It is generally accepted that a neuraxial blockade strengthens the sedative effects of propofol. Deafferentation caused by neuraxial blockade is thought to play a key role.


The objective is to determine whether epidural blockade affects the bispectral index (BIS) of propofol and two other pharmacodynamic endpoints, mean arterial pressure (MAP) and cardiac output (CO).


Randomised, placebo-controlled study.


University hospital.


Patients scheduled for surgery needing epidural analgesia.


28 ASA one or two patients received 0, 50, 100 or 150 mg of epidural ropivacaine. After stabilisation of the epidural blockade, propofol was given by target-controlled infusion. The propofol plasma target concentrations were increased at 6-min intervals from 0 to 1, 2.5, 4 and 6 μg ml−1. The study was performed before surgery.


Three endpoints, BIS, mean arterial blood pressure and CO were measured from baseline (prior to the administration of epidural ropivacaine) until 2 h after the start of propofol infusion.
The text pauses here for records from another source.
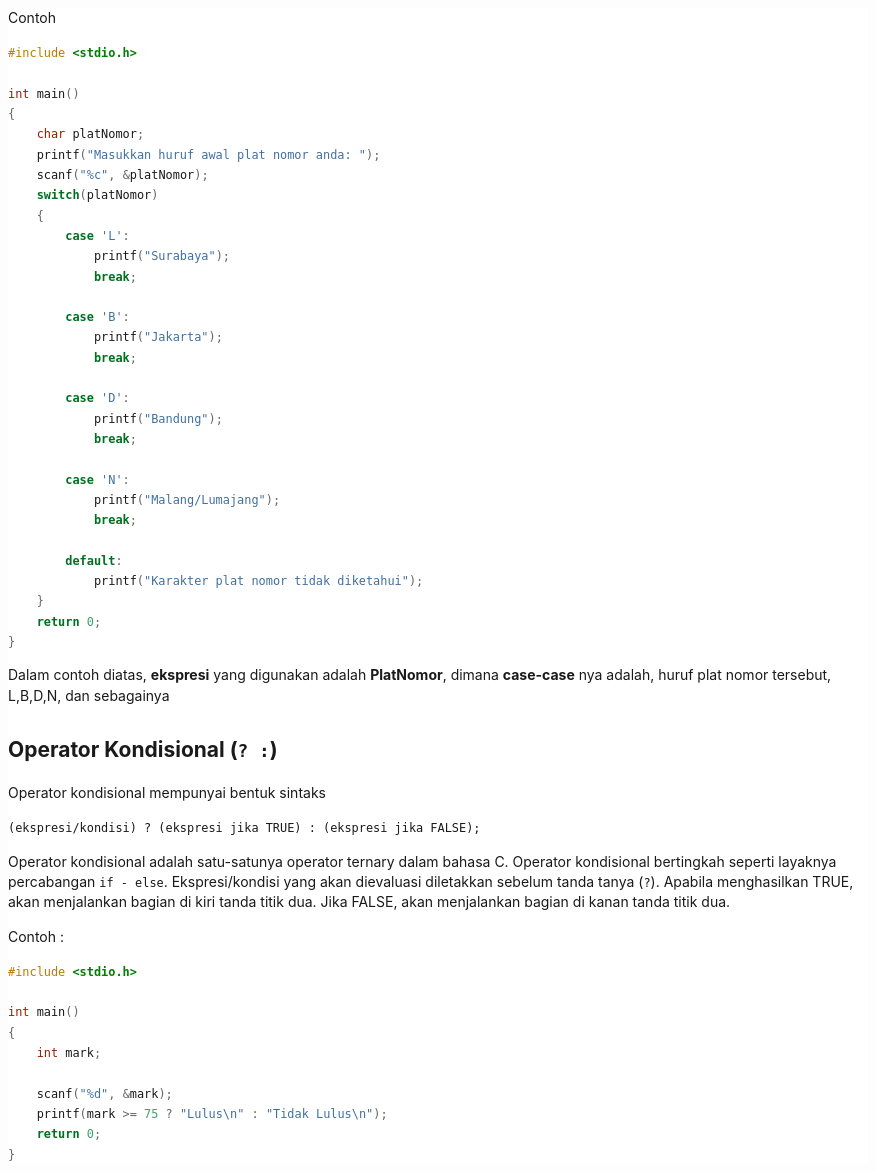 Contoh

```c
#include <stdio.h>

int main()
{
    char platNomor;
    printf("Masukkan huruf awal plat nomor anda: ");
    scanf("%c", &platNomor);
    switch(platNomor)
    {
        case 'L':
            printf("Surabaya");
            break;

        case 'B':
            printf("Jakarta");
            break;

        case 'D':
            printf("Bandung");
            break;

        case 'N':
            printf("Malang/Lumajang");
            break;

        default:
            printf("Karakter plat nomor tidak diketahui");
    } 
    return 0;
}
```
Dalam contoh diatas, **ekspresi** yang digunakan adalah **PlatNomor**, dimana **case-case** nya adalah, huruf plat nomor tersebut, L,B,D,N, dan sebagainya

## Operator Kondisional (` ? : `)

Operator kondisional mempunyai bentuk sintaks

```
(ekspresi/kondisi) ? (ekspresi jika TRUE) : (ekspresi jika FALSE);
```
Operator kondisional adalah satu-satunya operator ternary dalam bahasa C. Operator kondisional bertingkah seperti layaknya percabangan `if - else`. Ekspresi/kondisi yang akan dievaluasi diletakkan sebelum tanda tanya (`?`). Apabila menghasilkan TRUE, akan menjalankan bagian di kiri tanda titik dua. Jika FALSE, akan menjalankan bagian di kanan tanda titik dua.

Contoh :

```c
#include <stdio.h>

int main()
{
    int mark;
    
    scanf("%d", &mark);
    printf(mark >= 75 ? "Lulus\n" : "Tidak Lulus\n");
    return 0;
}
```
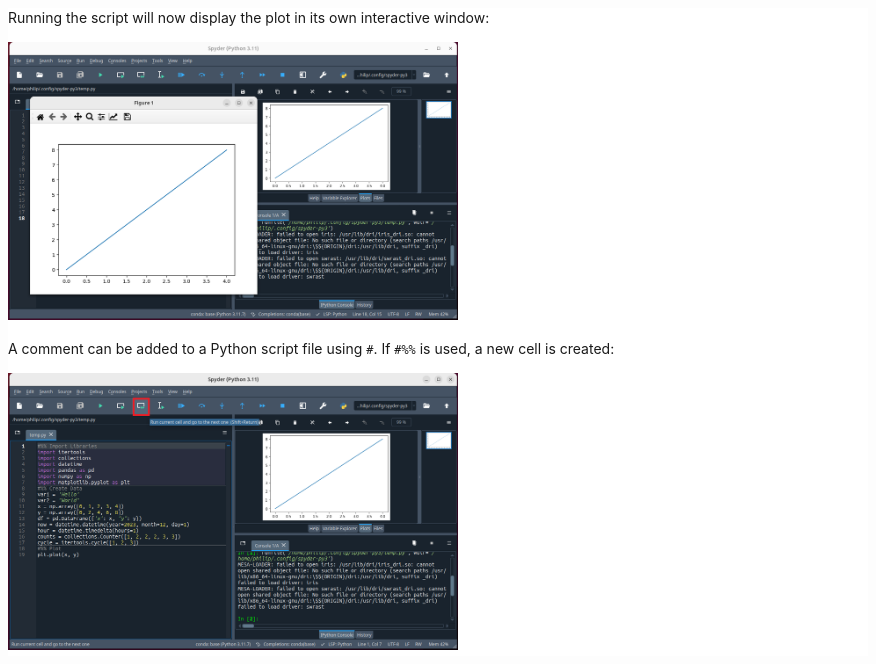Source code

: Running the script will now display the plot in its own interactive window:

<img src='./images/img_157.png' alt='img_157' width='450'/>

A comment can be added to a Python script file using ```#```. If ```#%%``` is used, a new cell is created:

<img src='./images/img_158.png' alt='img_158' width='450'/>
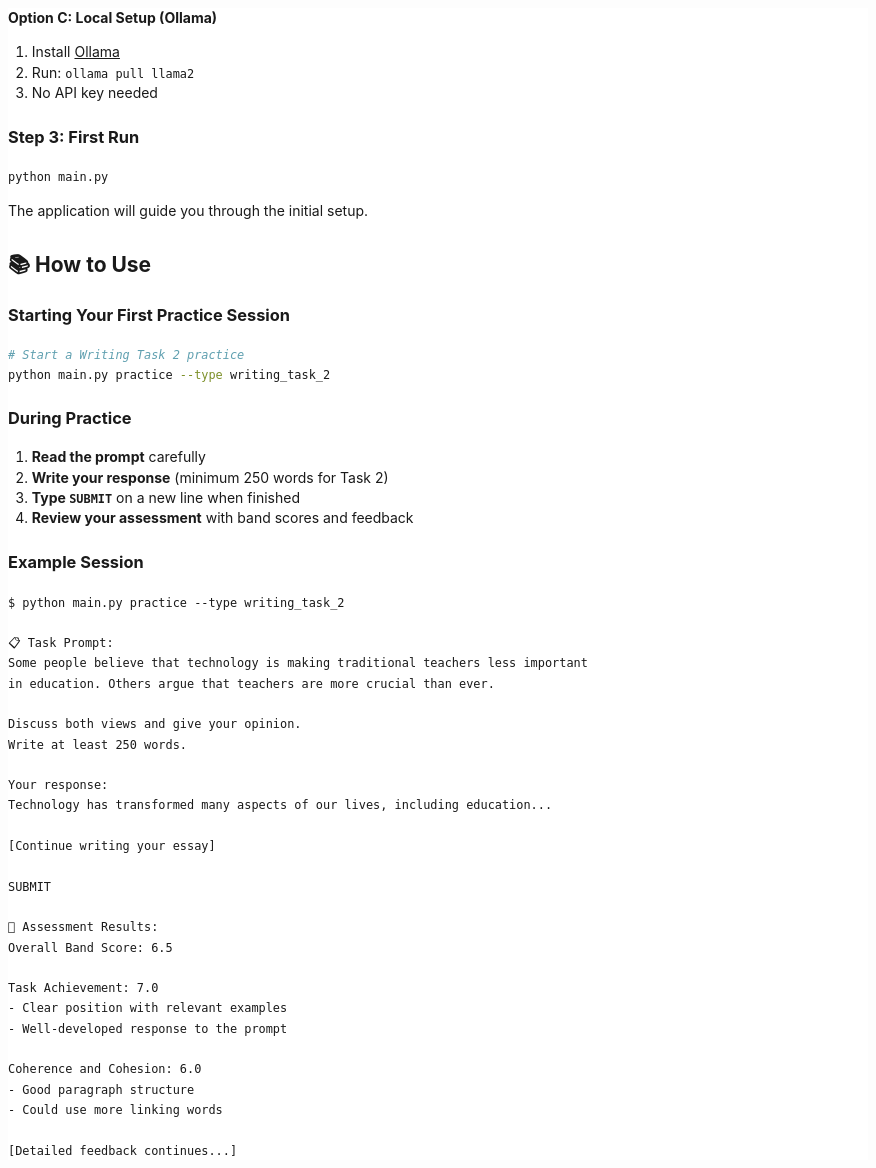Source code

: **Option C: Local Setup (Ollama)**
1. Install [Ollama](https://ollama.ai)
2. Run: `ollama pull llama2`
3. No API key needed

### Step 3: First Run

```bash
python main.py
```

The application will guide you through the initial setup.

## 📚 How to Use

### Starting Your First Practice Session

```bash
# Start a Writing Task 2 practice
python main.py practice --type writing_task_2
```

### During Practice

1. **Read the prompt** carefully
2. **Write your response** (minimum 250 words for Task 2)
3. **Type `SUBMIT`** on a new line when finished
4. **Review your assessment** with band scores and feedback

### Example Session

```
$ python main.py practice --type writing_task_2

📋 Task Prompt:
Some people believe that technology is making traditional teachers less important 
in education. Others argue that teachers are more crucial than ever.

Discuss both views and give your opinion.
Write at least 250 words.

Your response:
Technology has transformed many aspects of our lives, including education...

[Continue writing your essay]

SUBMIT

🎯 Assessment Results:
Overall Band Score: 6.5

Task Achievement: 7.0
- Clear position with relevant examples
- Well-developed response to the prompt

Coherence and Cohesion: 6.0
- Good paragraph structure
- Could use more linking words

[Detailed feedback continues...]
```
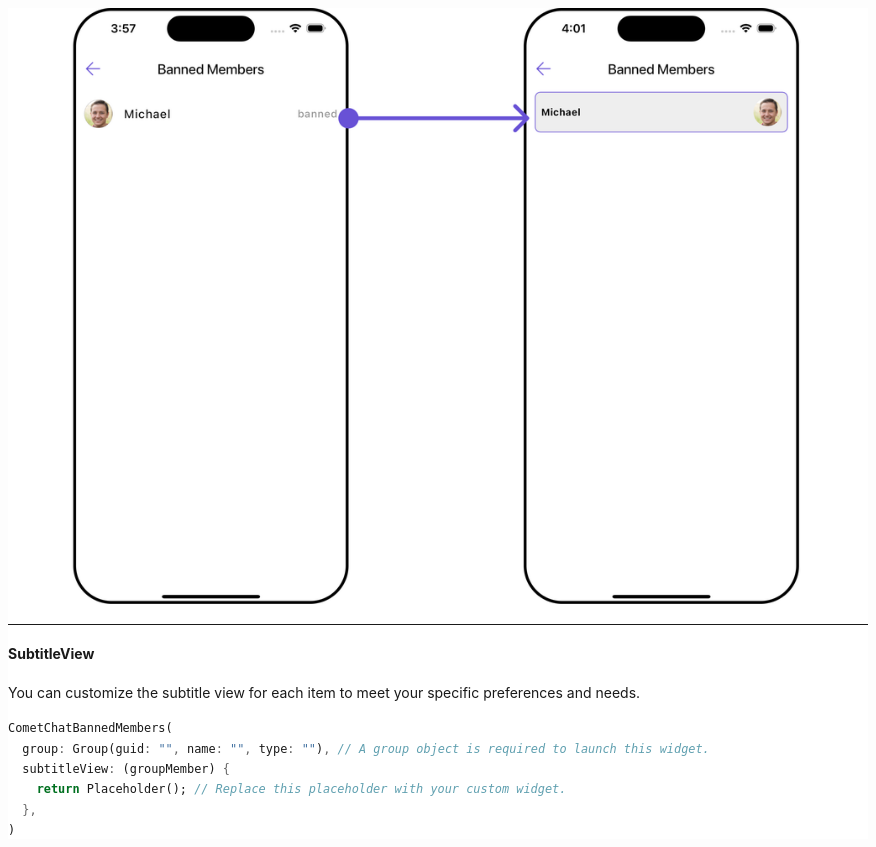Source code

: </TabItem>

<TabItem value="iOS" label="iOS">

![](../../assets/ios/banned_members_set_listitem_view_cometchat_screens.png)

</TabItem>

</Tabs>

---

#### SubtitleView

You can customize the subtitle view for each item to meet your specific preferences and needs.

<Tabs>

<TabItem value="Dart" label="Dart">

```dart title="widget"
CometChatBannedMembers(
  group: Group(guid: "", name: "", type: ""), // A group object is required to launch this widget.
  subtitleView: (groupMember) {
    return Placeholder(); // Replace this placeholder with your custom widget.
  },
)
```
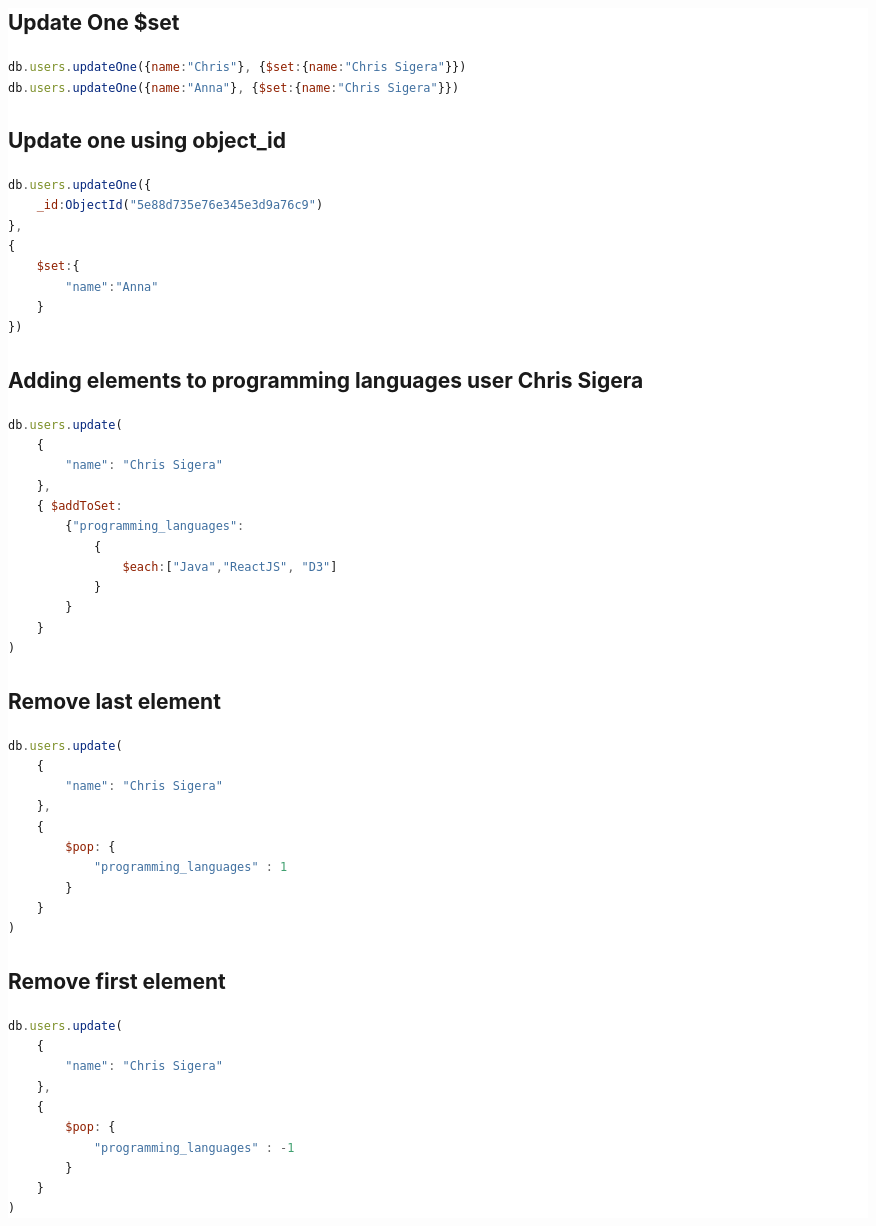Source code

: ## Update One $set
```js
db.users.updateOne({name:"Chris"}, {$set:{name:"Chris Sigera"}})
db.users.updateOne({name:"Anna"}, {$set:{name:"Chris Sigera"}})
```

## Update one using object_id
```js
db.users.updateOne({
    _id:ObjectId("5e88d735e76e345e3d9a76c9")
}, 
{
    $set:{
        "name":"Anna"
    }
})
```

## Adding elements to programming languages user Chris Sigera
```js
db.users.update(
    {
        "name": "Chris Sigera"
    },
    { $addToSet:
        {"programming_languages":
            {
                $each:["Java","ReactJS", "D3"]
            }
        }
    }
)         
```

## Remove last element
```js
db.users.update(
    {
        "name": "Chris Sigera"
    }, 
    {
        $pop: {
            "programming_languages" : 1 
        }
    }
)
```

## Remove first element
```js
db.users.update(
    {
        "name": "Chris Sigera"
    }, 
    {
        $pop: {
            "programming_languages" : -1 
        }
    }
)
```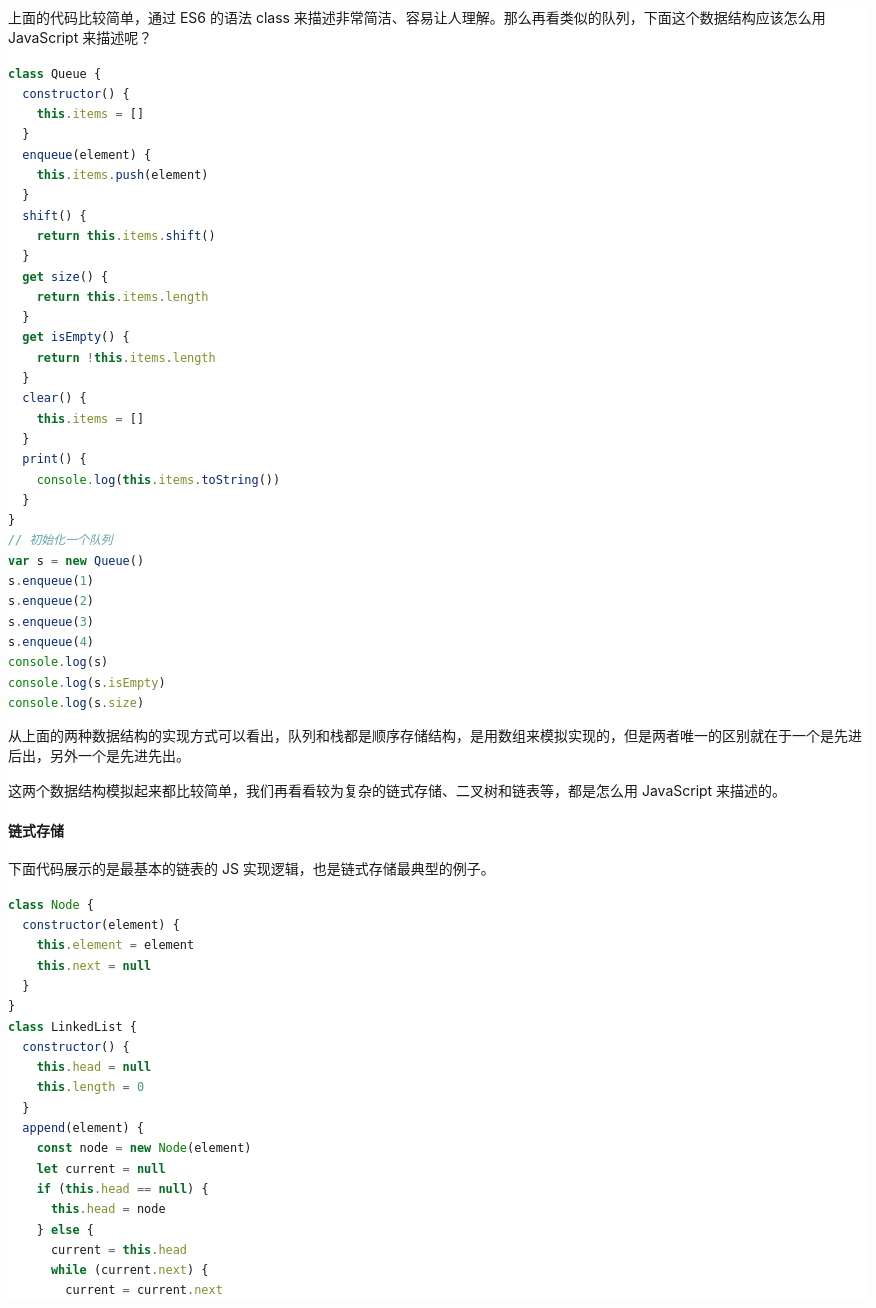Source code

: 上面的代码比较简单，通过 ES6 的语法 class 来描述非常简洁、容易让人理解。那么再看类似的队列，下面这个数据结构应该怎么用 JavaScript 来描述呢？

```javascript
class Queue {
  constructor() {
    this.items = []
  }
  enqueue(element) {
    this.items.push(element)
  }
  shift() {
    return this.items.shift()
  }
  get size() {
    return this.items.length
  }
  get isEmpty() {
    return !this.items.length
  }
  clear() {
    this.items = []
  }
  print() {
    console.log(this.items.toString())
  }
}
// 初始化一个队列
var s = new Queue()
s.enqueue(1)
s.enqueue(2)
s.enqueue(3)
s.enqueue(4)
console.log(s)
console.log(s.isEmpty)
console.log(s.size)
```

从上面的两种数据结构的实现方式可以看出，队列和栈都是顺序存储结构，是用数组来模拟实现的，但是两者唯一的区别就在于一个是先进后出，另外一个是先进先出。

这两个数据结构模拟起来都比较简单，我们再看看较为复杂的链式存储、二叉树和链表等，都是怎么用 JavaScript 来描述的。

#### 链式存储

下面代码展示的是最基本的链表的 JS 实现逻辑，也是链式存储最典型的例子。

```javascript
class Node {
  constructor(element) {
    this.element = element
    this.next = null
  }
}
class LinkedList {
  constructor() {
    this.head = null
    this.length = 0
  }
  append(element) {
    const node = new Node(element)
    let current = null
    if (this.head == null) {
      this.head = node
    } else {
      current = this.head
      while (current.next) {
        current = current.next
```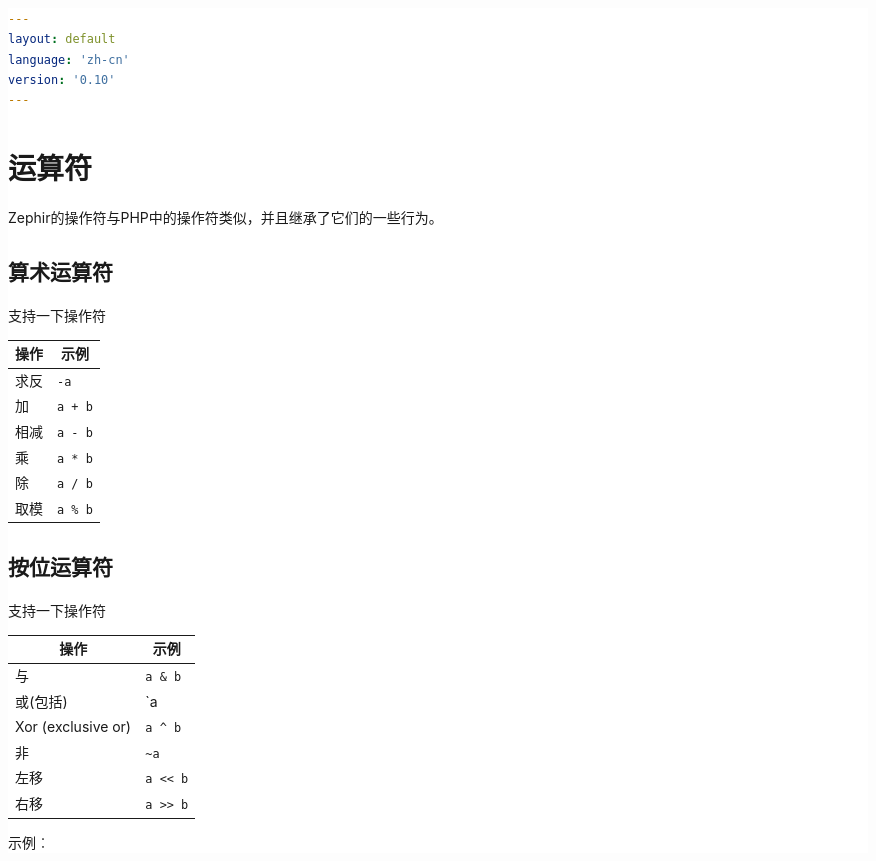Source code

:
 ```yaml
---
layout: default
language: 'zh-cn'
version: '0.10'
---
```


# 运算符

Zephir的操作符与PHP中的操作符类似，并且继承了它们的一些行为。

<a name='arithmetic-operators'></a>

## 算术运算符

支持一下操作符

| 操作 | 示例      |
| -- | ------- |
| 求反 | `-a`    |
| 加  | `a + b` |
| 相减 | `a - b` |
| 乘  | `a * b` |
| 除  | `a / b` |
| 取模 | `a % b` |

<a name='bitwise-operators'></a>

## 按位运算符

支持一下操作符

| 操作                 | 示例             |
| ------------------ | -------------- |
| 与                  | `a & b`    |
| 或(包括)              | `a | b`        |
| Xor (exclusive or) | `a ^ b`        |
| 非                  | `~a`           |
| 左移                 | `a << b` |
| 右移                 | `a >> b` |

示例︰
The propofol concentration–effect data were analysed to determine the interaction between epidural blockade and propofol sedation.


In the absence of propofol, the increase in number of epidural blocked segments from 0 to 15.5 (range 6 to 21) reduced the MAP by 30%, without affecting BIS or CO. In the absence of epidural blockade, the increase in propofol concentration to 6 μg ml−1 reduced BIS, MAP and CO. When combined, epidural anaesthesia and intravenous propofol exhibited no pharmacodynamic interaction on any of the three endpoints. In addition, epidural blockade did not affect the propofol effect-site equilibration half-life for its haemodynamic effects (11.5 ± 0.5 min) or for its effects on the BIS (4.6 ± 0.4 min).


Epidural blockade reduces the propofol requirements for sedative end points. This is not the result of a pharmacodynamic interaction.


Dutch trial register CCMO, Central Committee on Research Involving Human Subjects, trial number NL 32295.058.10.